▸ **Exercise**
Quote the passage on sparse matrices word for word, beginning at "Matrices for PDE" and stopping after "to storing zeros.".

▸ **Excerpted passage**
━━━━━━━━

Sparse matrices with scipy.sparse

2.2. Sparse matrices with scipy.sparse#

Matrices for PDE simulations are usually large, up to the level that computers may run out of memory when trying to store the matrices for very large problems. For a problem with one million degrees of freedom, the matrix contains \(10^6\times10^6=10^{12}\) numbers. Storing \(10^{12}\) floating point numbers with 8 bytes each would blow up the memory requirement to 8 TB. However, these large matrices typically contain mostly zeros. For a large finite element problem, the number of nonzero values in one million by one million matrix is typically of the order \(10^7\) to \(10^8\). No matter where you are in that range, practically all of the 8 TB would be dedicated to storing zeros.

Fortunately, there are more efficient ways of storing large matrices with many zeros, or sparse matrices and these are an essential ingredient of PDE simulation software. In fact, sparse matrix storage is not only beneficial for memory requirements but also allows for much more efficient algorithms for linear algebra operations with those matrices. Again thinking of the \(10^6\times10^6\) matrix, performing a matrix vector multiplication with a vector of length \(10^6\) requires \(10^{12}\) multiplications. Quite some work, also for a fast computer, and a huge waste of effort if the matrix is sparse because the multiplications with zero anyway do not contribute to the result. Of course it is algorithmically a bit more complicated to store only the non-zero values of a matrix (to have all the information about the matrix you also need to know the position of the nonzero values!) and to perform linear algebra operations, but efficient libraries are available that do the heavy lifting for you. In this notebook, we will explore scipy.sparse.

━━━━━━━━

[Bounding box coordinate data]

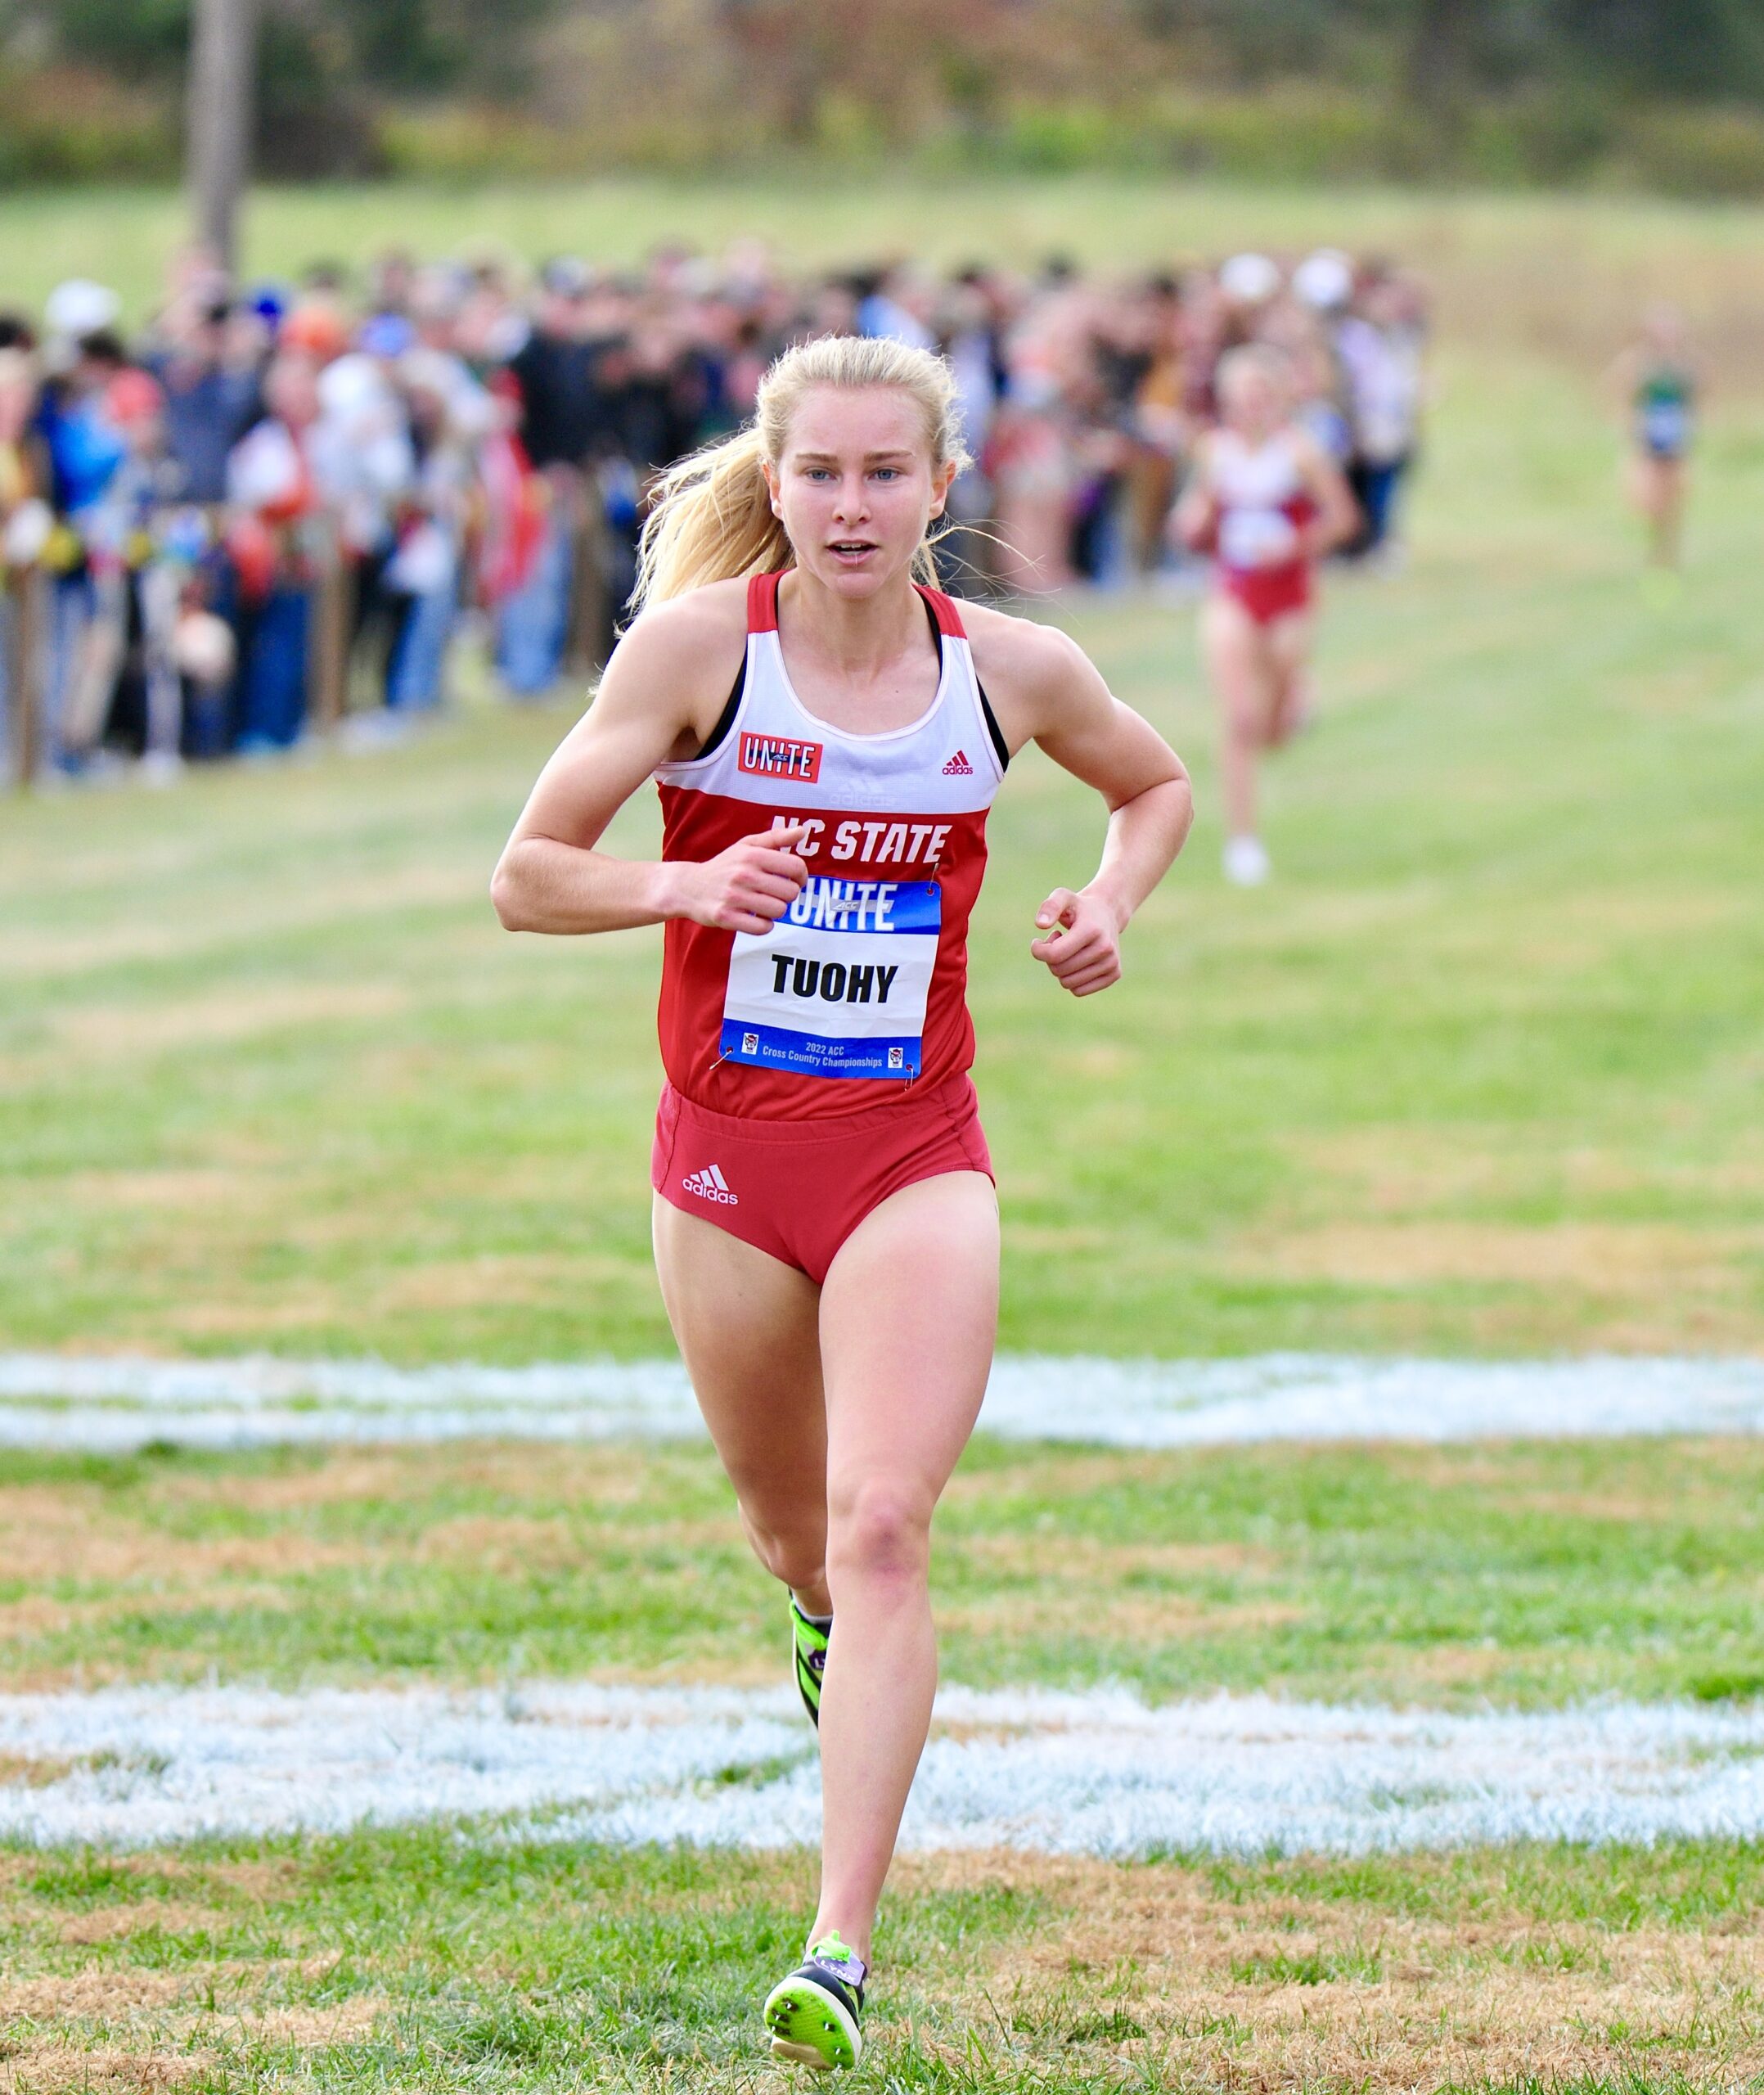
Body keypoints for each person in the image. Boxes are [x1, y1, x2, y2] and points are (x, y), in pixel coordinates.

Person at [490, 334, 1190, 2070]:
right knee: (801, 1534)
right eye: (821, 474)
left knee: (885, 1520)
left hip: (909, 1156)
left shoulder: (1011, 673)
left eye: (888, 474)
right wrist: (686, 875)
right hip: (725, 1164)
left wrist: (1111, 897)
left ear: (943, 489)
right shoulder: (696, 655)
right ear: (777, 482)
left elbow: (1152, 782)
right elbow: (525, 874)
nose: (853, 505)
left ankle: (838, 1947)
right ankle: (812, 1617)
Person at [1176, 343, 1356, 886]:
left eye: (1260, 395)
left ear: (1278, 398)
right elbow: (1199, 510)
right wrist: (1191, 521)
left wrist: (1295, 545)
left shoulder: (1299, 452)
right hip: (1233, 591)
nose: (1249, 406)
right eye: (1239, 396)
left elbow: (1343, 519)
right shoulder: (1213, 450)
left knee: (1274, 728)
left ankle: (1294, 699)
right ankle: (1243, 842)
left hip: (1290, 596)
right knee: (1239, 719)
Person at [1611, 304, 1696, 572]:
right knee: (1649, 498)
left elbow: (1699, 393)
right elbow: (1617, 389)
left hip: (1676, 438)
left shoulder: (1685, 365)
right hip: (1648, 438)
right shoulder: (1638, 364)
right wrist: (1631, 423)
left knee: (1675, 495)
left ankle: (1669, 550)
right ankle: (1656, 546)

━━━━━━━━

▸ **Output for this exercise**
Matrices for PDE simulations are usually large, up to the level that computers may run out of memory when trying to store the matrices for very large problems. For a problem with one million degrees of freedom, the matrix contains \(10^6\times10^6=10^{12}\) numbers. Storing \(10^{12}\) floating point numbers with 8 bytes each would blow up the memory requirement to 8 TB. However, these large matrices typically contain mostly zeros. For a large finite element problem, the number of nonzero values in one million by one million matrix is typically of the order \(10^7\) to \(10^8\). No matter where you are in that range, practically all of the 8 TB would be dedicated to storing zeros.